A Journey Through Madison's Classical Music Scene
Jul 31, 2014
01:27 PMClassically Speaking
At Last, Madison Can Hear DeMain’s “Porgy” and See It, Too
PHOTO COURTESY OF NAXOS RECORDS
The cover of the San Francisco Opera 2009 production of "Porgy and Bess," in DVD and Blu-Ray
Every bio of Madison Symphony music director, and Madison Opera artistic director mentions it: John DeMain’s conducting of the Houston Grand Opera 1976 production of Gershwin’s Porgy and Bess was a milestone in his career and the growth of Houston Grand Opera. But the list of awards that followed only hint at the magnitude of the event, particularly in shaping DeMain’s vocational path. He was early in his career as conductor with Texas Opera Theater, an adjunct of HGO, when he first heard that Porgy and Bess—which had never been staged complete—might be produced by HGO as part of the American bicentennial year. Just thirty-one at the time, DeMain convinced the equally young company director, David Gockley, that he was the person to conduct it. Aside from the Grand Prix du Disque prize that the subsequent recording garnered, and the Tony award when they took it to New York, the 1976 Porgy triggered a series of ripples that impacted both conductor and company for decades.

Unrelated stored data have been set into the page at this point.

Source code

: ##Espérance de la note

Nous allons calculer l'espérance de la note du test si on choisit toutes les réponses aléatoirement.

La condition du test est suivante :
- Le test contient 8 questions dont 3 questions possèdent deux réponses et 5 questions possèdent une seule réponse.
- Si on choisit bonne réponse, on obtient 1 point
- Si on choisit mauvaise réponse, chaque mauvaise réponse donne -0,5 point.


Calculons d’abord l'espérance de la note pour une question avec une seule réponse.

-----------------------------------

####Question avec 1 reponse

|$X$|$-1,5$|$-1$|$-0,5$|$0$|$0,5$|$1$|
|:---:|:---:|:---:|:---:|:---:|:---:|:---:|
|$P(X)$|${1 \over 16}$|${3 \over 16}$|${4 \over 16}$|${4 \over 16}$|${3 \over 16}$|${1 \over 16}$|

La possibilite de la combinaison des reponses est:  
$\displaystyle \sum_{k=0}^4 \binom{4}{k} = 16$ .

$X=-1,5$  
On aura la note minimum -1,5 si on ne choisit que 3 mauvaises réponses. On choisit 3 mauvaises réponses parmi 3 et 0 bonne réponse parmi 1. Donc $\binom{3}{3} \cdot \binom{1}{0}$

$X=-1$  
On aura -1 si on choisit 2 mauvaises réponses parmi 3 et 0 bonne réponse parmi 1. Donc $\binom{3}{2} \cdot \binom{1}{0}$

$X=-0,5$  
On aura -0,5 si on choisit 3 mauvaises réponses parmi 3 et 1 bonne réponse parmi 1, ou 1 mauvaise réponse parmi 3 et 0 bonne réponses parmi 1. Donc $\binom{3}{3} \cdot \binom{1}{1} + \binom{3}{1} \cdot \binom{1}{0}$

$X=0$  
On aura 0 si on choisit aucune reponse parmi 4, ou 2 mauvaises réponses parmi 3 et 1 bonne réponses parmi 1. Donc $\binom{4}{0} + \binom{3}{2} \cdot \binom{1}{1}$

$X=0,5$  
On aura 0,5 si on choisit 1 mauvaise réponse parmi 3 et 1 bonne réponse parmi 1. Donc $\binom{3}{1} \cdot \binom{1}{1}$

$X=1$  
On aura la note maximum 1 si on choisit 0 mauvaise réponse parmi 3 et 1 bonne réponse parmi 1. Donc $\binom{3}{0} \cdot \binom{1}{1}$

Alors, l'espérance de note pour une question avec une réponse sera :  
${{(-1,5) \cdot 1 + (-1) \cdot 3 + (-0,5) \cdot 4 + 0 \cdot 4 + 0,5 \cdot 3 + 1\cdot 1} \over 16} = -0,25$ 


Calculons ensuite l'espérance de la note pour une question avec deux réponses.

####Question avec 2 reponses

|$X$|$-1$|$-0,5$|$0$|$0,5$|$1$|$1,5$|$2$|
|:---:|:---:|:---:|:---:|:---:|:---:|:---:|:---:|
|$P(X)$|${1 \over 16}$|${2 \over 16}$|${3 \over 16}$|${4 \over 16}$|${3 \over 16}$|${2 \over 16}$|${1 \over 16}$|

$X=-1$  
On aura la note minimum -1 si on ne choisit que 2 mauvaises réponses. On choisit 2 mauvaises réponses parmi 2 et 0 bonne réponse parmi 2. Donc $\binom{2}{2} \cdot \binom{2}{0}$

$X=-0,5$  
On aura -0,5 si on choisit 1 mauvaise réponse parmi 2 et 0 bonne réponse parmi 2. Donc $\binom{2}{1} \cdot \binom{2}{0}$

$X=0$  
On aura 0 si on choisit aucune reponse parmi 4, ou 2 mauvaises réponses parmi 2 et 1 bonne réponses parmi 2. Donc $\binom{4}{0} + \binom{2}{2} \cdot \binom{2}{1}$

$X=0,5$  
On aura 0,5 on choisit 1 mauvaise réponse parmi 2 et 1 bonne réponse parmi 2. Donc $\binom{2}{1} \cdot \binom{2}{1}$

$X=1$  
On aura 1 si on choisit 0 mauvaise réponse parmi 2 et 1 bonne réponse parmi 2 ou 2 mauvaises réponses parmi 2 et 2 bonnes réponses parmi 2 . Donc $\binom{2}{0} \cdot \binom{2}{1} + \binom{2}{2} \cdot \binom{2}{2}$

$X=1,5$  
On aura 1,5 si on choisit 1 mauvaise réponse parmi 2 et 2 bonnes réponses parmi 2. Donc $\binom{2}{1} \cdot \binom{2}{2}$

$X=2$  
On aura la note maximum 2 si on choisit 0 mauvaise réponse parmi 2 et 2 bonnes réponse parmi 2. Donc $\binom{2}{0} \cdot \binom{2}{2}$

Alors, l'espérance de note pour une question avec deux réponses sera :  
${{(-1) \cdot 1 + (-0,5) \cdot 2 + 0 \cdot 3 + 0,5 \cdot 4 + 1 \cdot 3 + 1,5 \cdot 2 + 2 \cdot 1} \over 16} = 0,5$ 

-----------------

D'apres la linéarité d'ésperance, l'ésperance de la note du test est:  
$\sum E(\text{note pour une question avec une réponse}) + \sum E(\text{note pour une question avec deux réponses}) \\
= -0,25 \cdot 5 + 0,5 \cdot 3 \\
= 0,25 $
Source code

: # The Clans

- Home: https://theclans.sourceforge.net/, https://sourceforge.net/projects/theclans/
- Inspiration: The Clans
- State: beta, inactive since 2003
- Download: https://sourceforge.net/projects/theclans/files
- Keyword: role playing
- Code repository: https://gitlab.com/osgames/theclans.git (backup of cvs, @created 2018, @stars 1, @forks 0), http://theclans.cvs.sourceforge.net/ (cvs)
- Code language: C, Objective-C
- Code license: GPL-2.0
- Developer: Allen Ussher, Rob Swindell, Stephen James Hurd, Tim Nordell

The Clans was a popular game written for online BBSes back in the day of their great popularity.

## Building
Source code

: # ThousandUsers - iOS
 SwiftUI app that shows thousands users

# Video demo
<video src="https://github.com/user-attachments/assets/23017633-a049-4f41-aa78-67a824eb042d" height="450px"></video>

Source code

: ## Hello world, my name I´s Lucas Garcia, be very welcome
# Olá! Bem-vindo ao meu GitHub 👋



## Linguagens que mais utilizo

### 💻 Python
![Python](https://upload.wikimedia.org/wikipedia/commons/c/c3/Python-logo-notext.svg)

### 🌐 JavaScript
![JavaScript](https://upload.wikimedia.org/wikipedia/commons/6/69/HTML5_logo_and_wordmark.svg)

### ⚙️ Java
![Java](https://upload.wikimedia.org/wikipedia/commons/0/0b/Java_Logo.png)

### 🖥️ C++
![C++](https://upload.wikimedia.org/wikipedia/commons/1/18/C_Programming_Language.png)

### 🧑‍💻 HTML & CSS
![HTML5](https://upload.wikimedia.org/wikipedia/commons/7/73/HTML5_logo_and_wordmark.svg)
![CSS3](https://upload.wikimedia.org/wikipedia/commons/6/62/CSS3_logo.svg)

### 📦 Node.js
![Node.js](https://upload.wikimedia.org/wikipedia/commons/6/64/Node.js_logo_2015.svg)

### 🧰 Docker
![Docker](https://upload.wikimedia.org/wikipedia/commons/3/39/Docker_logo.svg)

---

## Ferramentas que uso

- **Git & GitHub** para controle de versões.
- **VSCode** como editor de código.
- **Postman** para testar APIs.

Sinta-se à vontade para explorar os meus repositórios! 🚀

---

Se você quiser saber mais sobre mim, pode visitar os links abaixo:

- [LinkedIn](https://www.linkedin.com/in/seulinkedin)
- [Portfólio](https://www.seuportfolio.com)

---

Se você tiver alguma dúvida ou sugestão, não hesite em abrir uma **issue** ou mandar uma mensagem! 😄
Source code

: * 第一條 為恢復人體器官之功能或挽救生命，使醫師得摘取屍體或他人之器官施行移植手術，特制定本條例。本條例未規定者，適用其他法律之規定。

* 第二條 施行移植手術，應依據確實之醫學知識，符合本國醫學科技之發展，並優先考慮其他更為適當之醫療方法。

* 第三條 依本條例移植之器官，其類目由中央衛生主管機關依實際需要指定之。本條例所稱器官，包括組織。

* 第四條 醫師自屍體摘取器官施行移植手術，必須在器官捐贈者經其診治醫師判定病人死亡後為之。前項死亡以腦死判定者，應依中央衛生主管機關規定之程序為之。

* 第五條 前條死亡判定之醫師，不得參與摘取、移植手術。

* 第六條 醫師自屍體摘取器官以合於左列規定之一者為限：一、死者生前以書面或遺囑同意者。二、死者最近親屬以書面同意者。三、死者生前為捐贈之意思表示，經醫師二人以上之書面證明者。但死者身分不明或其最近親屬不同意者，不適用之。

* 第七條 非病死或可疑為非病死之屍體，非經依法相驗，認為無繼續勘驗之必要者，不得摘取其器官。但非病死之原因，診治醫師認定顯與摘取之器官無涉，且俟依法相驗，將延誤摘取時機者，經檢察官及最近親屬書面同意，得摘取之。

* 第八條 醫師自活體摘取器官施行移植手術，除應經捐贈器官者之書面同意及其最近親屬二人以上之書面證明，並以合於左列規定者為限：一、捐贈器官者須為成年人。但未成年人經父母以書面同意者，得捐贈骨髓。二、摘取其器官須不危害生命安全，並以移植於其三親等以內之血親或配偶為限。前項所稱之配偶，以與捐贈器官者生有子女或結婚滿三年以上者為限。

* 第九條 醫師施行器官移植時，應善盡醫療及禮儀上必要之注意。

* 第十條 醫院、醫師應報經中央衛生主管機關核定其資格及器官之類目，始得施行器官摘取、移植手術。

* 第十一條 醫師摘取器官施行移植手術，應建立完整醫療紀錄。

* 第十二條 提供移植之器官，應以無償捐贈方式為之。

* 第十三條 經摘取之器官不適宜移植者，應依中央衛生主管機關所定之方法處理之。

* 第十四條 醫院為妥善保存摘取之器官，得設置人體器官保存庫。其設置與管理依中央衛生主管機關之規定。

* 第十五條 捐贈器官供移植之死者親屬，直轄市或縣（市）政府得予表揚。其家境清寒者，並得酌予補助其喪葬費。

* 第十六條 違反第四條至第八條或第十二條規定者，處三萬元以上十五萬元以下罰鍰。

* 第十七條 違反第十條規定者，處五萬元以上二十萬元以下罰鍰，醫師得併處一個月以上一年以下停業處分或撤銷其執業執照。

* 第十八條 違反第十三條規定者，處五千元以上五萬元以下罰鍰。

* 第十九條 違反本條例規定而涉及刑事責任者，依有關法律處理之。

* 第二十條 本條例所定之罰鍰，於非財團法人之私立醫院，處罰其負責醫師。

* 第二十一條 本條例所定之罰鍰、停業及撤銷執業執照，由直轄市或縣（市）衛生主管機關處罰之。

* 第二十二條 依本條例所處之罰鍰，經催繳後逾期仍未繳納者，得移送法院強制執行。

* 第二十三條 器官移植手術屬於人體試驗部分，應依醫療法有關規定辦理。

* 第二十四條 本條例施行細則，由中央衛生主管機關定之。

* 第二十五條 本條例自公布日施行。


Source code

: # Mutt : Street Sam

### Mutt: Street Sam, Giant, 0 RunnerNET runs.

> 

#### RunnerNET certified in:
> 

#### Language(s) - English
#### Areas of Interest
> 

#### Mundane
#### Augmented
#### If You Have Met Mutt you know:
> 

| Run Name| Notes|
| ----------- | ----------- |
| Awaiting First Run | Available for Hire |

But of course, Madison Opera has never had the resources to mount it that way, and we have had to content ourselves with hour-long concert excerpts such as DeMain programmed to close the MSO season a couple of seasons ago. But among the now hundreds of performances DeMain has led in the last thirty-eight years, was a 2009 production at San Francisco Opera (which Gockley has led since 2005). Released in February through SFO’s house label, and distributed through Naxos, we can all finally see how this greatest of American operas (sorry, Jake Heggie!) unfolds under DeMain’s stimulating musical direction, plus gain additional insight from an additional half hour of bonus material with insights from DeMain, Gockley, director Francesca Zambello and the principal singers.
To be clear, this is not the production that sizzled in Houston, rocked New York City and then toured nationally in the mid-to-late 1970s. That production was directed by Jack O’Brien, with sets from Los Angeles Civic Theater, and the stage version still made some musical cuts to keep the performance within three hours. (The 1976 recording was uncut).
This new video testament was captured at San Francisco Opera in June 2009 and was directed by Francesca Zambello (a frequent operatic collaborator with DeMain since the Houston days). Zambello updates the action to circa 1950, with Catfish Row almost a wharf-like setting, with a hint of a Coney Island rollercoaster in the distant background as a stand-in for Kittiwah Island. But the look is never jarring or disconcerting, primarily because the feeling of the community is vivid and intact from the opening moments.
The opera triumphs or falls largely on the strength of its core quartet; if Porgy lacks chemistry with Bess, if Crown doesn't exude palpable menace and if Sportin’ Life isn't too likable at times, then “plenty o’nuttin” is the inevitable result. Happily this cast is packed with strong actors who can sing, and vice versa. Eric Owens's Porgy easily moves from tender to tough, and the Bess of Laquita Mitchell careens quickly from lustful/addicted to genuinely tender/repentant. Lester Lynch as Crown is an irresistible force of evil, and Chauncey Packer pulls off the neat trick of making Sportin’ Life a fresh and familiar character.
The one thing the 1976 and 2009 productions have in common, of course, is the man in the pit, John DeMain. As we have heard in Madison Symphony programs, DeMain has this unique musical language in his blood—to a degree arguably unequalled by any other conductor of his time. The ease of navigation between the lyricism of “Summertime” and the street cred strutting of “It Ain’t Necessarily So” with the Verdian rise of the duets “Bess, You Is My Woman Now” and “I Loves You, Bess” may be no surprise, but is nonetheless wonderful to experience again.
But what grabs the viewer/listener again and again—and builds cumulatively over and over—are the chorus numbers. Here is the operatic sweep that catches most first time complete “Porgy” watchers unaware, and DeMain’s understanding of the chorus as a functioning character, and his mastery in marshaling the forces with a sure and accurate hand, is the major element that sets the performance apart. This DVD is a document that beneath the surface testifies what all the fuss was about nearly forty (and eighty!) years ago, and will reward on repeated viewings both those who experience Porgy and Bess for the first time as an opera, and those who already have it in their hearts and ears.